2014 GSA Annual Meeting in Vancouver, British Columbia (19–22 October 2014)

Paper No. 210-3
Presentation Time: 9:30 AM

A TERRESTRIAL MESOARCHEAN-MESOPROTEROZOIC RECORD OF ATMOSPHERIC OXYGEN LEVELS


AUERBACH, David1, PLANAVSKY, Noah1, ALFIMOVA, Nadezhda2, REINHARD, Christopher T.3, WANG, Xiangli1 and ASAEL, Dan4, (1)Geology & Geophysics, Yale University, New Haven, CT 06520, (2)Institute of Precambrian Geology & Geochronology, Russian Academy of Sciences, nab. Makarova 2, Saint Petersburg, 199034, Russia, (3)Division of Geological and Planetary Sciences, Caltech, Pasadena, CA 91125, (4)Department of Geology and Geophysics, Yale University, 210 Whitney Avenue, New Haven, CT 06511

The history of atmospheric oxygen levels through Earth history has been the topic of intense interest since at least the 1960s (Cloud, 1968).
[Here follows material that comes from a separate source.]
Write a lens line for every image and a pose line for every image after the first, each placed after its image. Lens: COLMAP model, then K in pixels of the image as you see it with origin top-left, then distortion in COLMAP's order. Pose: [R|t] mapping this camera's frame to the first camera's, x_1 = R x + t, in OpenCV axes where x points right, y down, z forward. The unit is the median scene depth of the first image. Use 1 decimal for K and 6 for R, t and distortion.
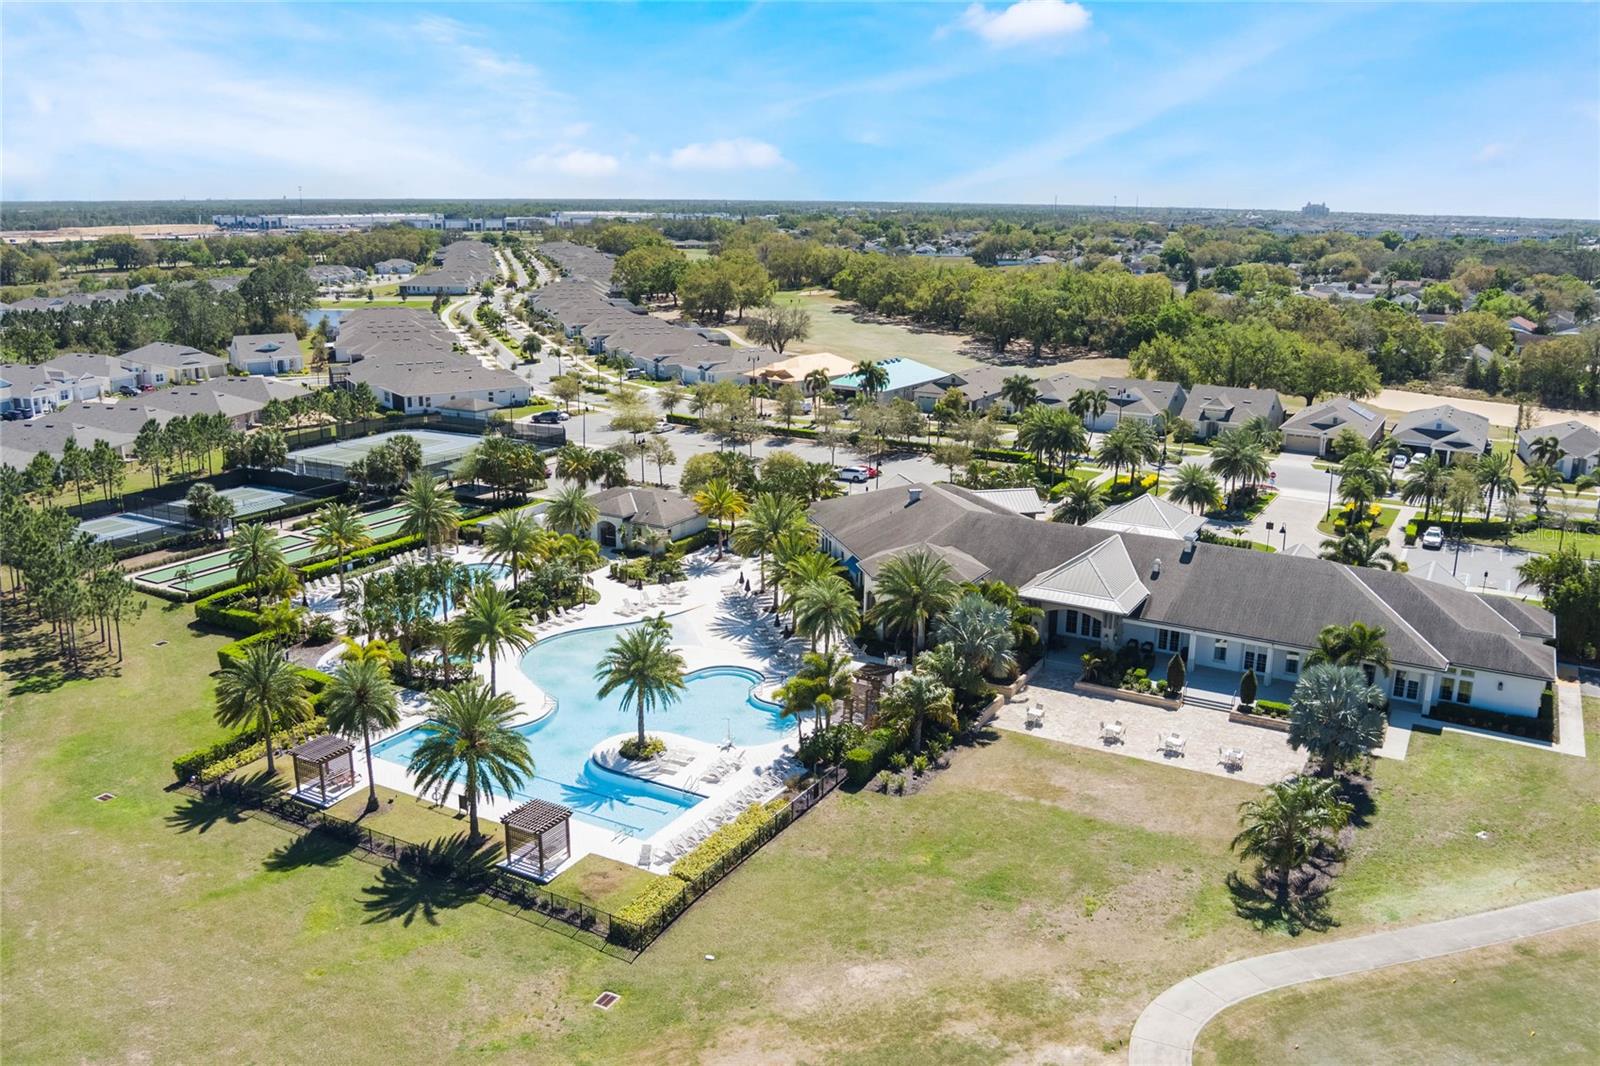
lens RADIAL K [[1282.7, 0, 800.0], [0, 1282.7, 533.0], [0, 0, 1]] dist [-0.044622, -0.001426]
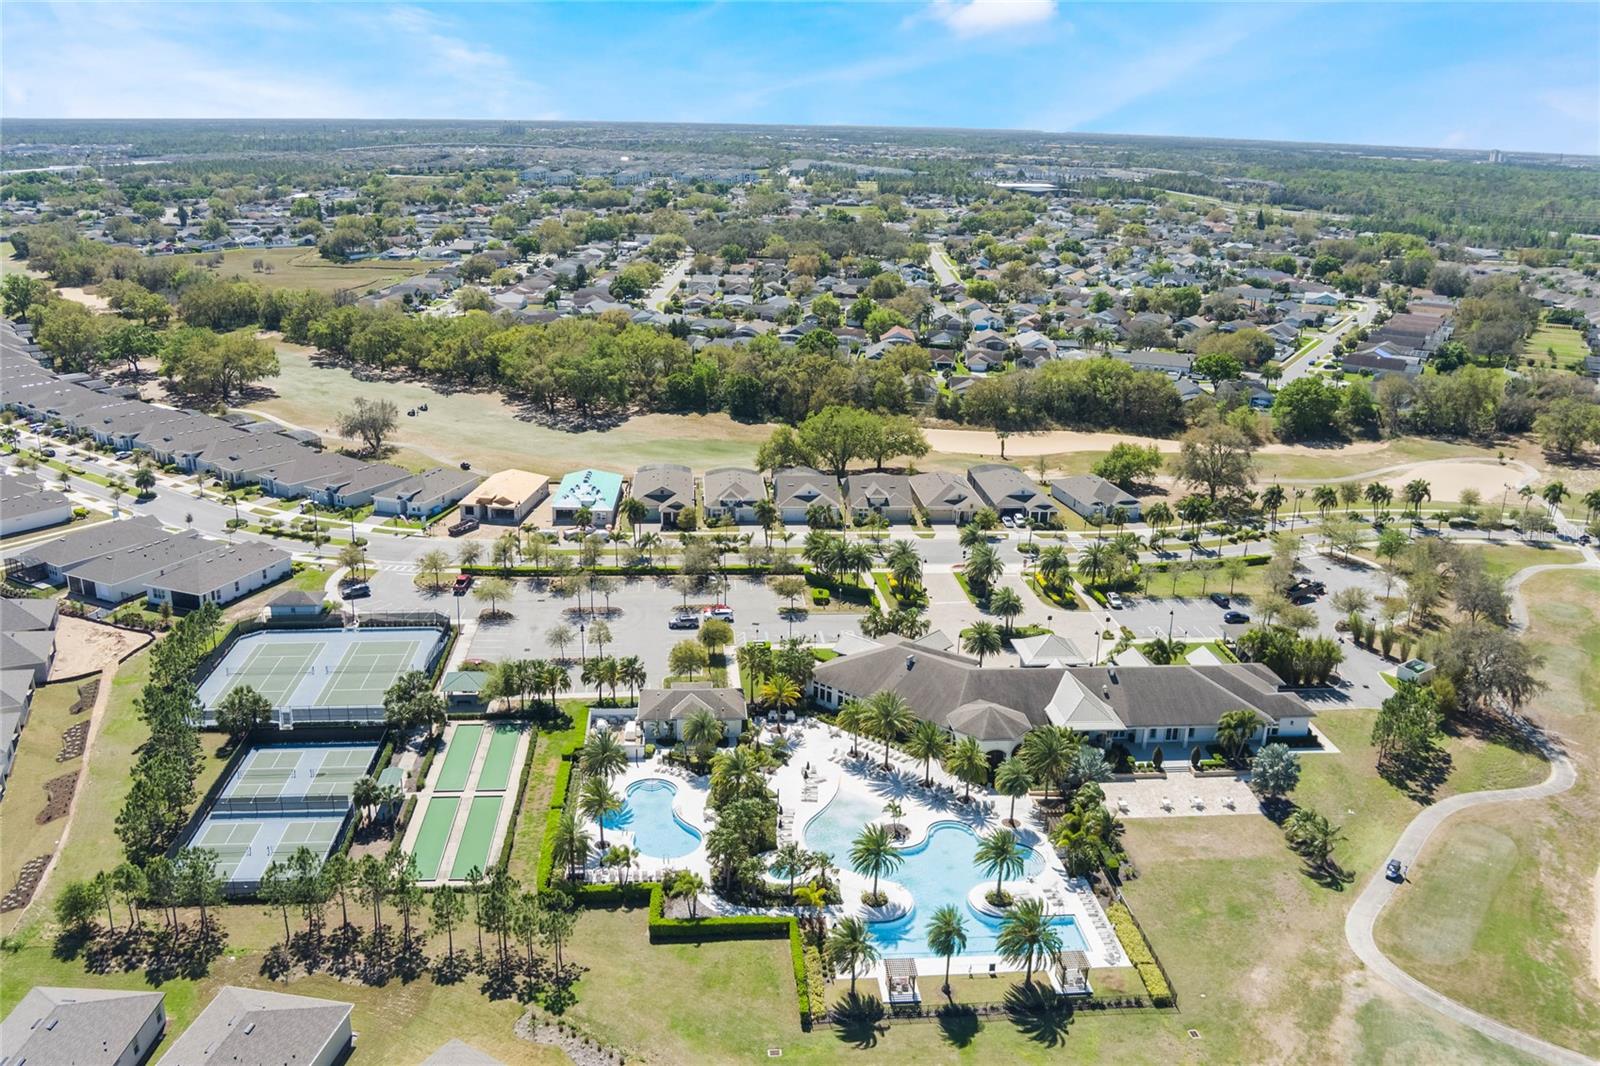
lens RADIAL K [[1282.7, 0, 800.0], [0, 1282.7, 533.0], [0, 0, 1]] dist [-0.044622, -0.001426]
pose [[0.826042, -0.172575, 0.536537, -1.079911], [0.135604, 0.984859, 0.108003, -0.484678], [-0.547052, -0.016458, 0.836937, -0.228149]]
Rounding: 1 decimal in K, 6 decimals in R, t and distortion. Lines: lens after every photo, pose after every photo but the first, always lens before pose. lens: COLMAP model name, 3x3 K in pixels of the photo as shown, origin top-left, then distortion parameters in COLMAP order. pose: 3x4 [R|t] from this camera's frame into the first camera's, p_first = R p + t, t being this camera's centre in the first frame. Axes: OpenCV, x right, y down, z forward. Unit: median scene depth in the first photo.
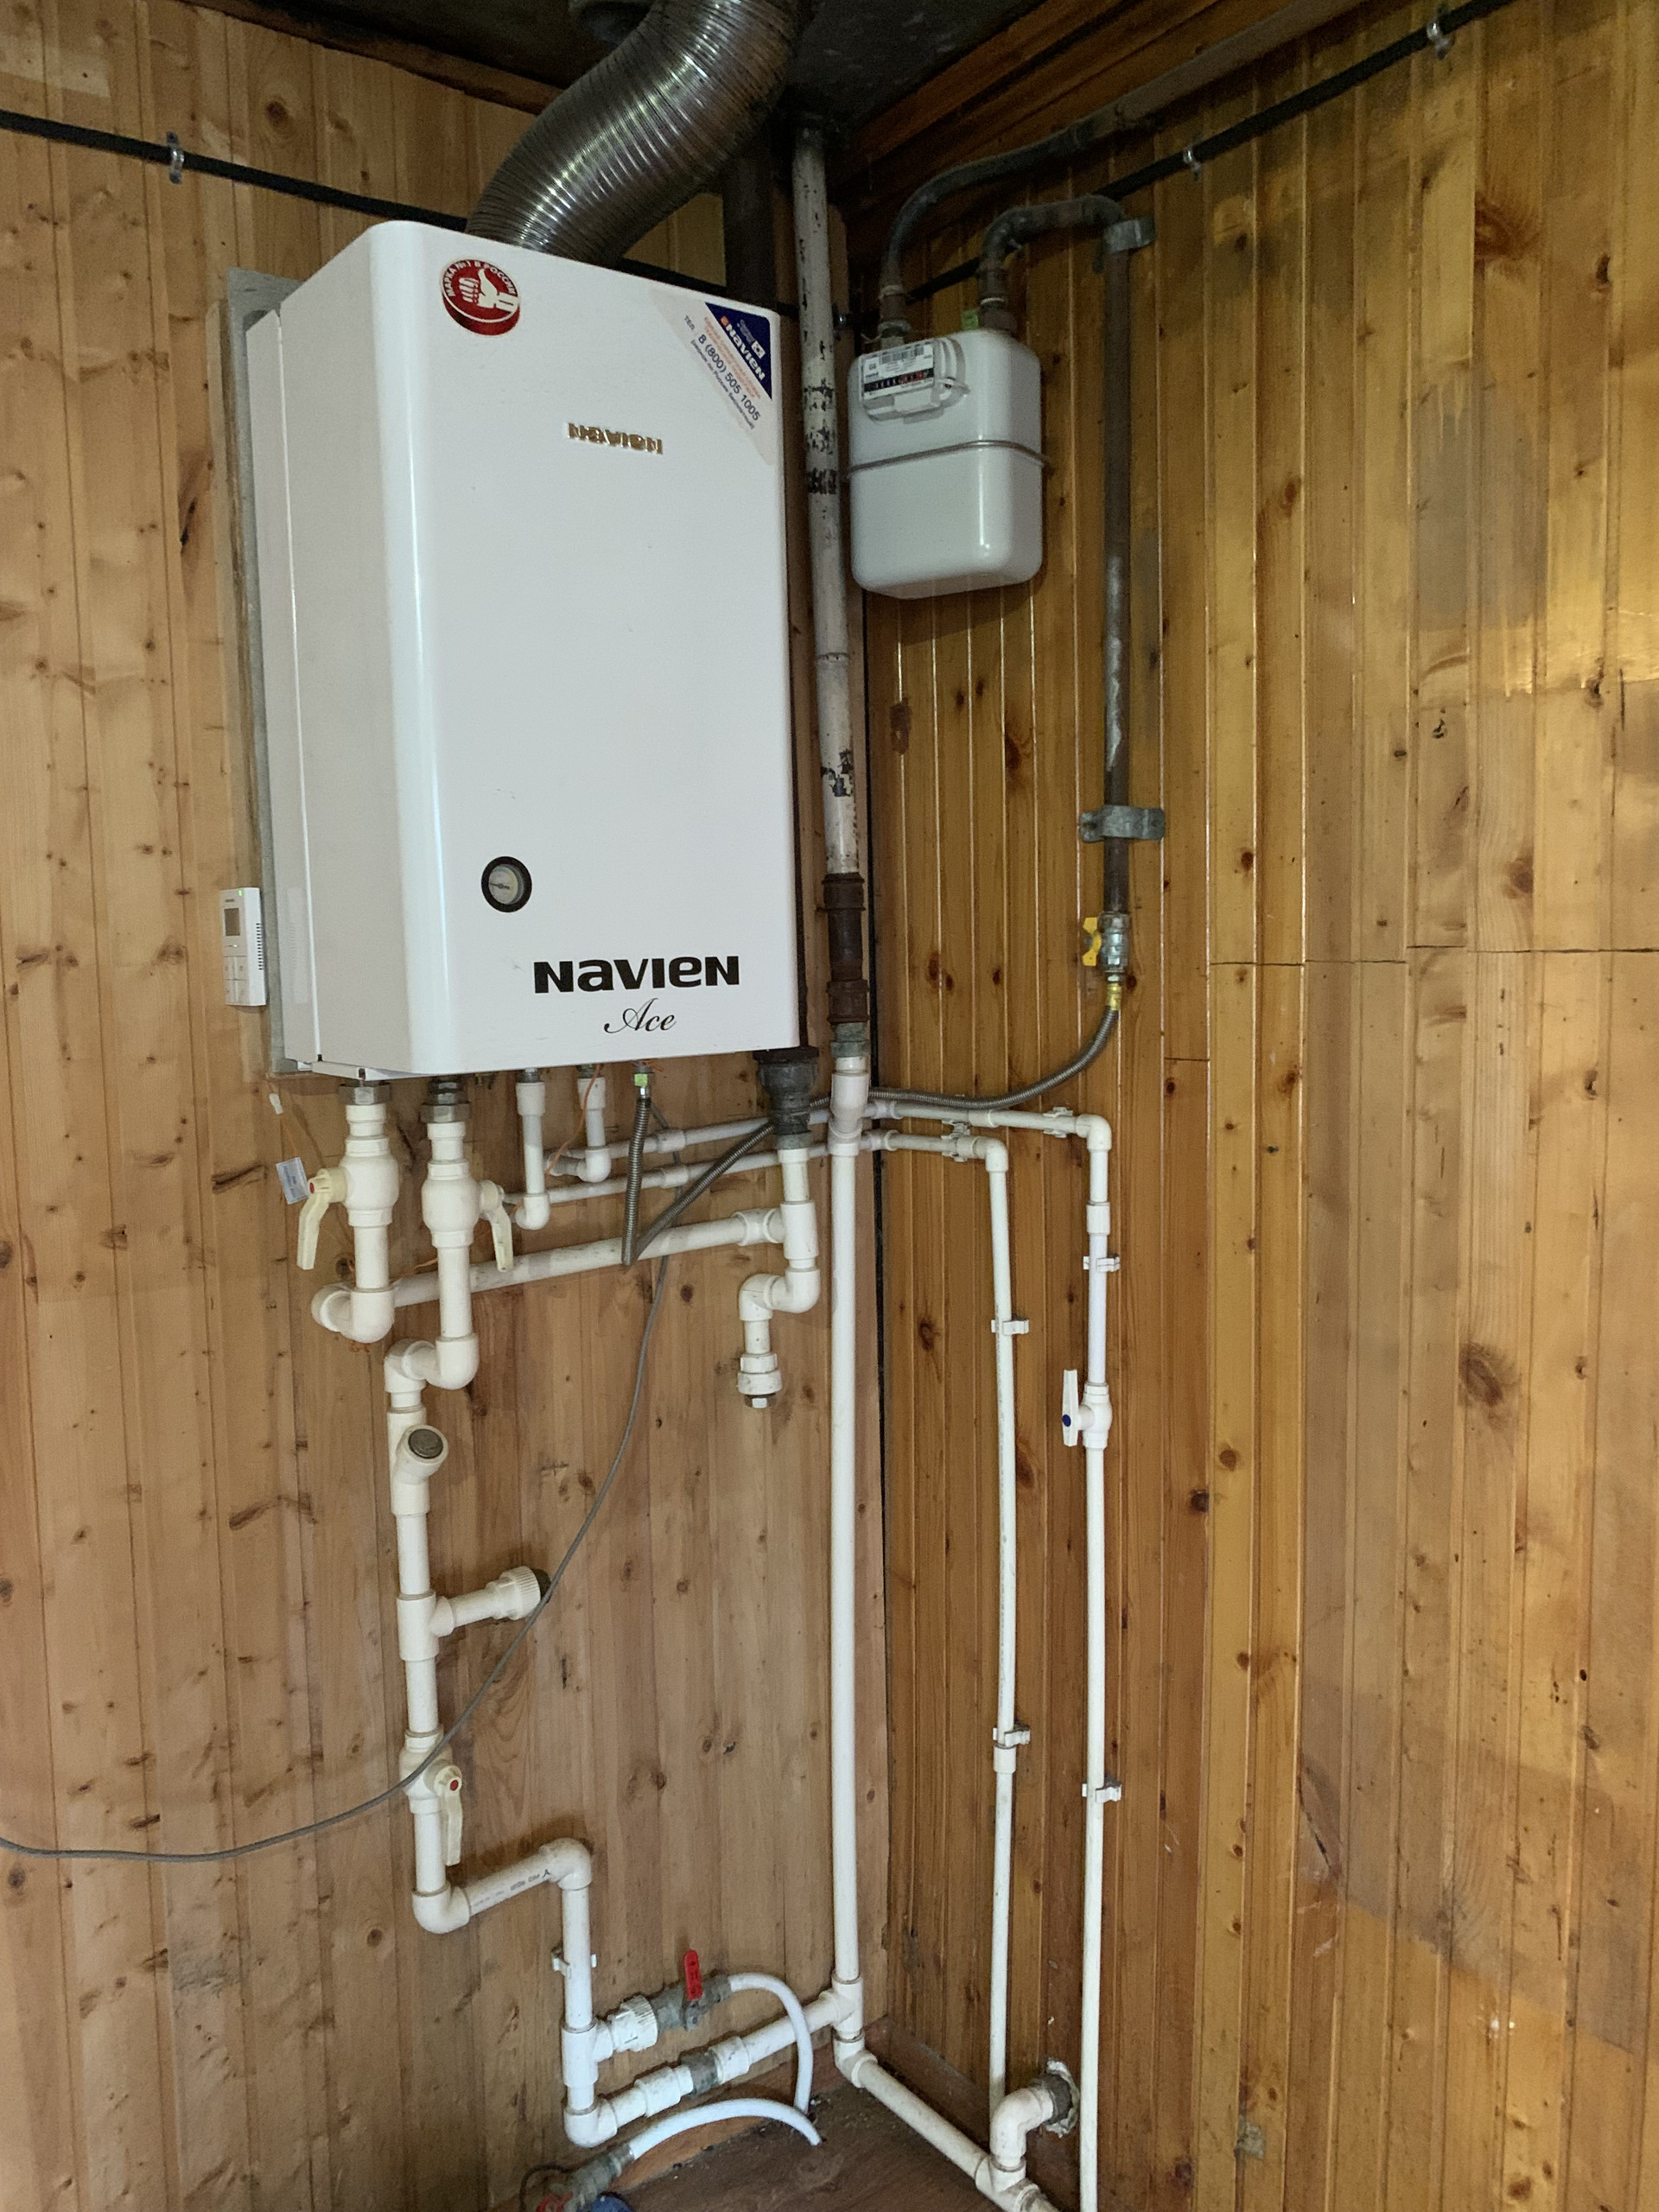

By 2000, a two-step model had become strongly established in Precambrian research in which oxygen is hypothesized to have remained relatively constant except for large, geologically rapid, unidirectional increases in O2 in the early Paleoproterozoic (the “Great Oxidation Event”) and the Neoproterozoic. Work in the last decade has begun to add detail to this simple view, discriminating between different O2 levels rather than simply assessing its presence or absence (e.g., Lyons et al., 2014). While less common than marine records, terrestrial records such as paleosols form in direct contact with the atmosphere and thus are ideal records of atmospheric composition (e.g., Rye and Holland, 1998).

Uranium and chromium have redox-sensitive isotope systems that behave relatively simply in terrestrial soils. Uranium fractionation responds to O2 levels above ~10-5 times present atmospheric levels (PAL) (Partin et al., 2013), while chromium responds above ~10-3 PAL (Crowe et al., 2013). Here we present paired U and Cr isotope measurements on a set of globally distributed paleosols that span the time interval from Mesoarchean (≥3.0 Ga) to Mesoproterozoic (1.1 Ga). These paleosols are all considered to have excellent preservation based on textural, mineralogical, and chemical examination. By pairing these two isotope systems, we construct a quantitatively constrained history of oxygen levels, rather than simply assessing “almost none” versus “more than almost none.” The record crosses several critical transitions in Earth history, including the traditional “Great Oxidation Event,” the Huronian glaciation, the emergence of the earliest fossil organisms, the expansion of oxidative photosynthesis, and the appearance of eukaryotes.